Nigeria’s petroleum products marketers and retailers imported a total of 154.22 million litres of premium motor spirit (PMS) between March 17 and 23, 2025, according to data from the Nigerian Port Authority (NPA).
This development highlights a shift in sourcing strategies as marketers increasingly look beyond the Dangote Refinery for fuel supplies.
Key Details:
- Import Volume: The 154.22 million litres of PMS were brought in through seven vessels carrying 115,000 metric tonnes of fuel. These vessels berthed at major seaports, including the Tincan Port and Lekki Deep Seaport in Lagos, as well as the Calabar Port in Cross River State.
- Dangote Refinery’s Role: The Dangote Refinery, which has a capacity of 650,000 barrels per day, has recently suspended sales of petroleum products in naira due to stalled renegotiations of the naira-for-crude deal with the Nigerian National Petroleum Company (NNPC). This has prompted marketers to seek alternative sources for fuel imports.

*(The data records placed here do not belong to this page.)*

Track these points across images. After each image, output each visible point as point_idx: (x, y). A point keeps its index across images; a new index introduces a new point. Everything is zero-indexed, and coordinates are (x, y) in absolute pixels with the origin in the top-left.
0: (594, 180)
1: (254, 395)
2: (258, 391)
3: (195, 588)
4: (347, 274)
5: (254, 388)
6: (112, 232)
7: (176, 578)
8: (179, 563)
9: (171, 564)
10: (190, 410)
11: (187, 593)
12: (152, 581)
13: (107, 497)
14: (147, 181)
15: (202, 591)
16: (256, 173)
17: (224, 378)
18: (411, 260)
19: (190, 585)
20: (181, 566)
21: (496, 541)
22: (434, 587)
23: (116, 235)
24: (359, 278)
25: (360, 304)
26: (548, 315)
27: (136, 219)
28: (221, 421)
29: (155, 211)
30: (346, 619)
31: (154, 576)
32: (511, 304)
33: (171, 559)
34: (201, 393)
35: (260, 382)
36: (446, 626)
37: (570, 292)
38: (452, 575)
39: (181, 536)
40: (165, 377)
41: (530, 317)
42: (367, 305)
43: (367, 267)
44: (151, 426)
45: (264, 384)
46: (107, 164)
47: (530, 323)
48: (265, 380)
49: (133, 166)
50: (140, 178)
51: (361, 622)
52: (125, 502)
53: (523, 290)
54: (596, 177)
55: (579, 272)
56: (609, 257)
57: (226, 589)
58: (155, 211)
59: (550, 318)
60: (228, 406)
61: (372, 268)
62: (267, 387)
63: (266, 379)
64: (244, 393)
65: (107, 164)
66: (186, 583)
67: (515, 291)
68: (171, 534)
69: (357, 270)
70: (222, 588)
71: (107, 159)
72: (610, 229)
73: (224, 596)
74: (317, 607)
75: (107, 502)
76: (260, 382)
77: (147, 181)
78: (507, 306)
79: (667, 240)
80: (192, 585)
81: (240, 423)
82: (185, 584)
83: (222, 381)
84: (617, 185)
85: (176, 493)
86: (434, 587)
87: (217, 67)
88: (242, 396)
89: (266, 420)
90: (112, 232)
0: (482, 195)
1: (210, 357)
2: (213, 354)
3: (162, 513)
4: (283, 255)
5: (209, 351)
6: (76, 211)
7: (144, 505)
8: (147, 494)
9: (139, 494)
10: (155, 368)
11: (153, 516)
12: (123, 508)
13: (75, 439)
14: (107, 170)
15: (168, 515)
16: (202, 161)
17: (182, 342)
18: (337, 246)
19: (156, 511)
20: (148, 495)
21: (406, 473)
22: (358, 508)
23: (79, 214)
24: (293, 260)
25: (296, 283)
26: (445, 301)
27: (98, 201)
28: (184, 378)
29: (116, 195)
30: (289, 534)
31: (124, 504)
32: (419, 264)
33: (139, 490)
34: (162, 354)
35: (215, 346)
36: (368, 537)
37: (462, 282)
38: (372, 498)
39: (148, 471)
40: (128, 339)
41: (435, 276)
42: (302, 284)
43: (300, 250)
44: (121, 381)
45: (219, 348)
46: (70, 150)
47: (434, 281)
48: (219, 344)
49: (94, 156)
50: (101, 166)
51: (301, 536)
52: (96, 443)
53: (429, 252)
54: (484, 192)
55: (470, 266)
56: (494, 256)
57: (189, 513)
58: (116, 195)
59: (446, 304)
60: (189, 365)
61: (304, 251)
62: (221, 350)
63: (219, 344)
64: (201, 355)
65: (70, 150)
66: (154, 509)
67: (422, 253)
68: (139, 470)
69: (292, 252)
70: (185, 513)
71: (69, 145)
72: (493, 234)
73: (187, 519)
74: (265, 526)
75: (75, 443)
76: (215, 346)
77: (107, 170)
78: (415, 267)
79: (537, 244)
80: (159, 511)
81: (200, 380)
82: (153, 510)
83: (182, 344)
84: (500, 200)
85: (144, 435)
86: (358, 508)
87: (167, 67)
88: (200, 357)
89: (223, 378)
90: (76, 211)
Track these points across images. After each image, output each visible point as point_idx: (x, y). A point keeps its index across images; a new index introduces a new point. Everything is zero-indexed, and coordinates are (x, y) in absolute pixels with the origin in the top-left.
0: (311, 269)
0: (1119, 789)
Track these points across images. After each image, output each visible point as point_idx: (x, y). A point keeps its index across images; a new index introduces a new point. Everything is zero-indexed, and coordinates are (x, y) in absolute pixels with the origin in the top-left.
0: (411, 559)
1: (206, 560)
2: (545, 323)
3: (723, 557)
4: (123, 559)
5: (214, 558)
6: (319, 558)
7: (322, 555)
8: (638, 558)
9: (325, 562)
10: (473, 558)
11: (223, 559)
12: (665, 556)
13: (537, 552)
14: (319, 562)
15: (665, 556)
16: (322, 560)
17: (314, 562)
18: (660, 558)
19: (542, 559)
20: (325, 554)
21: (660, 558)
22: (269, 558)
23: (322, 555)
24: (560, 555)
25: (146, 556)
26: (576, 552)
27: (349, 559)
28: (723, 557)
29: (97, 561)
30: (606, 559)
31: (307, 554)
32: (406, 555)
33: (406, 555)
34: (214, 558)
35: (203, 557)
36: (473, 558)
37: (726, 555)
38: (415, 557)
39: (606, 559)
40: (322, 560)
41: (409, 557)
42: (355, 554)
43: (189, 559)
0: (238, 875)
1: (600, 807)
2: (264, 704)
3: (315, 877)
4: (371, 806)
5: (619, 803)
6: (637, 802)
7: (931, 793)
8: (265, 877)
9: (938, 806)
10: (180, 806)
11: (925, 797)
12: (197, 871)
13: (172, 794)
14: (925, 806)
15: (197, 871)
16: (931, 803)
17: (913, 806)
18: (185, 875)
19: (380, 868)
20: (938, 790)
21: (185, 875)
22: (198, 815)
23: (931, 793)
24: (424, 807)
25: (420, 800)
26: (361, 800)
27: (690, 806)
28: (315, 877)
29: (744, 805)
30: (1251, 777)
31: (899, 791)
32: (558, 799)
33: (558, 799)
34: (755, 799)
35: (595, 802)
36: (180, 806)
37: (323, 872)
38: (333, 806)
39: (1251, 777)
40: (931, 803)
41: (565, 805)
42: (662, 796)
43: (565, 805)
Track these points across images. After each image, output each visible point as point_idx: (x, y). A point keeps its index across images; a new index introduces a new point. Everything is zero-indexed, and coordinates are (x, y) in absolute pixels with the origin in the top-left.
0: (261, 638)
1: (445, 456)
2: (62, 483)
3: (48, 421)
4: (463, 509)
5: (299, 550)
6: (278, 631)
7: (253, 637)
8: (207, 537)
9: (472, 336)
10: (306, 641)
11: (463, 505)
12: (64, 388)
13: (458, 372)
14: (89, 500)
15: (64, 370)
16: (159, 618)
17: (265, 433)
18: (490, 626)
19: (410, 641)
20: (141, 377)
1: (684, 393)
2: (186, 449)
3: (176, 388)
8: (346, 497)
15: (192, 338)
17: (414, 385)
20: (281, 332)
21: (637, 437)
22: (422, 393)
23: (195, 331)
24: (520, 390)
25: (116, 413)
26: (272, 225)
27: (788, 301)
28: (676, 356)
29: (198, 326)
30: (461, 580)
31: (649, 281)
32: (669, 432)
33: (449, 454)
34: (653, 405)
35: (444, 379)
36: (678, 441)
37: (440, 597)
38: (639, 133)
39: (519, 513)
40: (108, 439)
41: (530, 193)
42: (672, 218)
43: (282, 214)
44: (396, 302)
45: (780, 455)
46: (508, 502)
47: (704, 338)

- Market Dynamics: The suspension of the naira-for-crude deal has created a gap in local supply, leading to increased reliance on imported fuel. The Nigerian Midstream and Downstream Petroleum Regulatory Authority (NMDPRA) noted that local refineries, including Dangote Refinery, currently meet less than 50% of the nation’s daily petrol consumption.
- Economic Implications: The shift to imported fuel has raised concerns about the impact on fuel prices and the broader economy. The landing cost of imported PMS has dropped to between ₦774 and ₦797 per litre, while the ex-depot price of Dangote Refinery’s products remains higher, at ₦815 to ₦825 per litre.
This surge in imports underscores the challenges facing Nigeria’s downstream oil sector, as stakeholders navigate supply chain disruptions and policy uncertainties.